(Aim of the exercise):
Copy every line of the data that includes the string "format".

(Records to process):
==*==

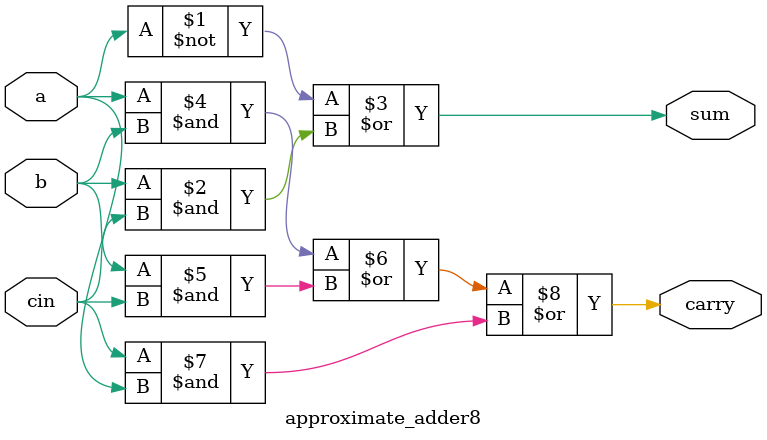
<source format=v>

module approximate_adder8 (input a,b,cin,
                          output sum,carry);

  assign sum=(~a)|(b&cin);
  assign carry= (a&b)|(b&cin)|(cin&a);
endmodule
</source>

==*==

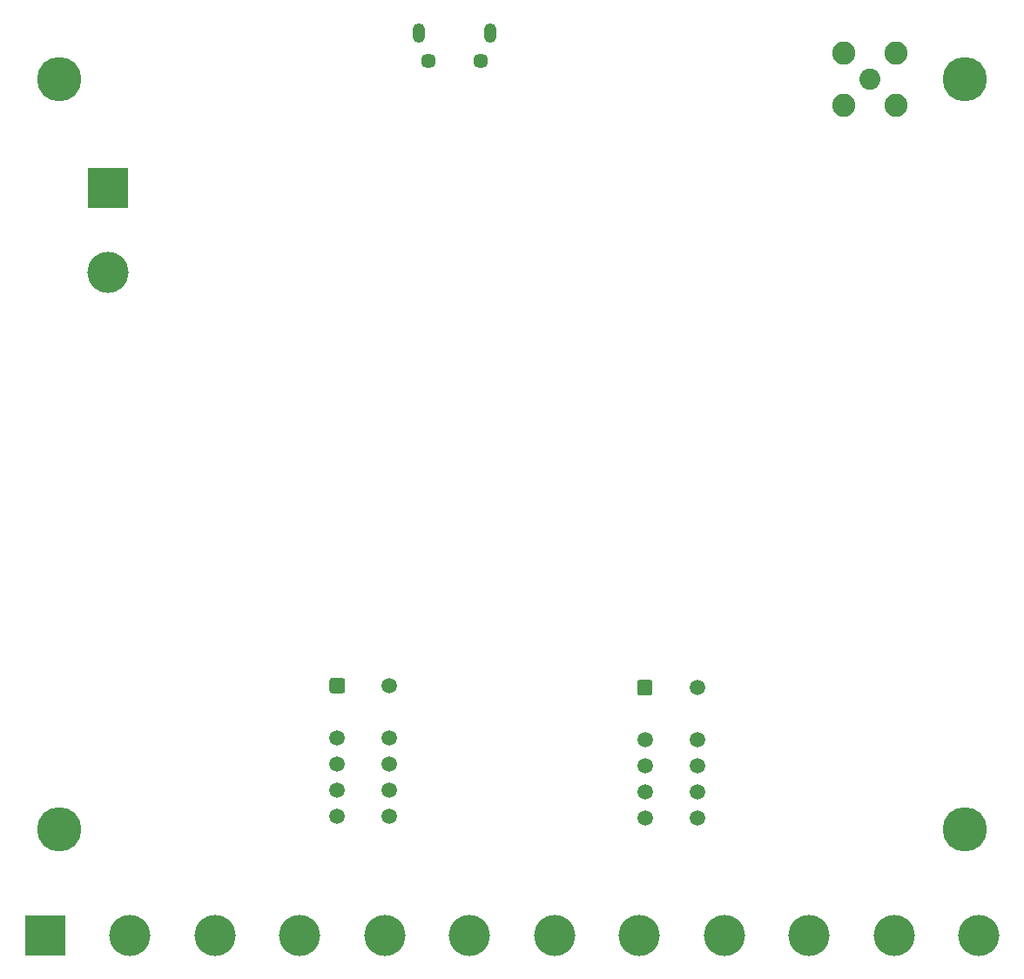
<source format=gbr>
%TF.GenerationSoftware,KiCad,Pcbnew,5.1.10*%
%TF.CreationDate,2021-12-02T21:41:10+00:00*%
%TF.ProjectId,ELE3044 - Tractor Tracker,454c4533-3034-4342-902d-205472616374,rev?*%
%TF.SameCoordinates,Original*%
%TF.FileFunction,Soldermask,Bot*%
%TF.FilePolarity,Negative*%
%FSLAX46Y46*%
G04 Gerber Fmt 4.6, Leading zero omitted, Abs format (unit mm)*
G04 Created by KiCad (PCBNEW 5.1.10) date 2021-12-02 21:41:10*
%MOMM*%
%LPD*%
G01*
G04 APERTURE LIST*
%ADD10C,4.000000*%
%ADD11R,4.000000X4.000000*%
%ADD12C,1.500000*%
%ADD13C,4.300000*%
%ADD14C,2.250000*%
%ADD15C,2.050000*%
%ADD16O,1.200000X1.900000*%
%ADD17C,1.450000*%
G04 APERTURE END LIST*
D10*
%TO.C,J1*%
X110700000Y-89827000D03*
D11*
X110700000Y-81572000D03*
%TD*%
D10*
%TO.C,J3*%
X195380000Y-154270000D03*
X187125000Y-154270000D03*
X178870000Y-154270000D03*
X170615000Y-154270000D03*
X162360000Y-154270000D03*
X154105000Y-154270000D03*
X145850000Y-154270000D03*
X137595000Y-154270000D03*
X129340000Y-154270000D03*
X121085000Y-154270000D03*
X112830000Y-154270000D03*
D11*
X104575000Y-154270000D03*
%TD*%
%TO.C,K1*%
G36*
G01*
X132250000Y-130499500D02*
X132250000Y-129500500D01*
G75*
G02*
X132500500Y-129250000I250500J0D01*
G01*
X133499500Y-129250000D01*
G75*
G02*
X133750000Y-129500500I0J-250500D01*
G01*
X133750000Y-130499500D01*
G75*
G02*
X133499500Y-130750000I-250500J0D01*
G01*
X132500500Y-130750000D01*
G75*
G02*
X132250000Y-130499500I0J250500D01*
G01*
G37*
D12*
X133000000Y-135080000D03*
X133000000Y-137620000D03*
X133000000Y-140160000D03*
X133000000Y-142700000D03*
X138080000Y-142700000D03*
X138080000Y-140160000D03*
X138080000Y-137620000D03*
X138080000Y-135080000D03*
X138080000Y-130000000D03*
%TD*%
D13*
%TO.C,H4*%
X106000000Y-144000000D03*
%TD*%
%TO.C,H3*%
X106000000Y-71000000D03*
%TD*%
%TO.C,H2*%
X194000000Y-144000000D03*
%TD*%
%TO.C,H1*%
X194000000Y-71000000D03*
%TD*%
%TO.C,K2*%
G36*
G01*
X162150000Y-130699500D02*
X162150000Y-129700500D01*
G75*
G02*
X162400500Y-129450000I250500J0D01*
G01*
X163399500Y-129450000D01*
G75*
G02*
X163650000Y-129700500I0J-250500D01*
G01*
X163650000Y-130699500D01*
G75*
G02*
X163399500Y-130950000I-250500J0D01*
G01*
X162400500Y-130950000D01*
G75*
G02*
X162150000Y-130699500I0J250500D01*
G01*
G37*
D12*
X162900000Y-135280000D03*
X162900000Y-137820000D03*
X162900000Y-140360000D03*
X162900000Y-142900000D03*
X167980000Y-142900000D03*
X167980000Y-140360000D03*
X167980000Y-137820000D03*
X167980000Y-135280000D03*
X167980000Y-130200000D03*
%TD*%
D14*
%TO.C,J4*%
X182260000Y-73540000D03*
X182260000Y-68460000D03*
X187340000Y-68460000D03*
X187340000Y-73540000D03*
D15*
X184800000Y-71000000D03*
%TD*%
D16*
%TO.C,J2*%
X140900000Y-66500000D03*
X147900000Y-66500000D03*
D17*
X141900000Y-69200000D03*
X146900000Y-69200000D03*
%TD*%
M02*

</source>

==*==

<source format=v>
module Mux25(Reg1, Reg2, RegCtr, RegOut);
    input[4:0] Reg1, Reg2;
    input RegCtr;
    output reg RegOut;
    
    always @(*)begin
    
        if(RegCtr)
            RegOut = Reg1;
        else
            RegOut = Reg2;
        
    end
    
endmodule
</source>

==*==

(Response box):
<source format=v>
<source format=gbr>
G04 Gerber Fmt 4.6, Leading zero omitted, Abs format (unit mm)*
<source format=v>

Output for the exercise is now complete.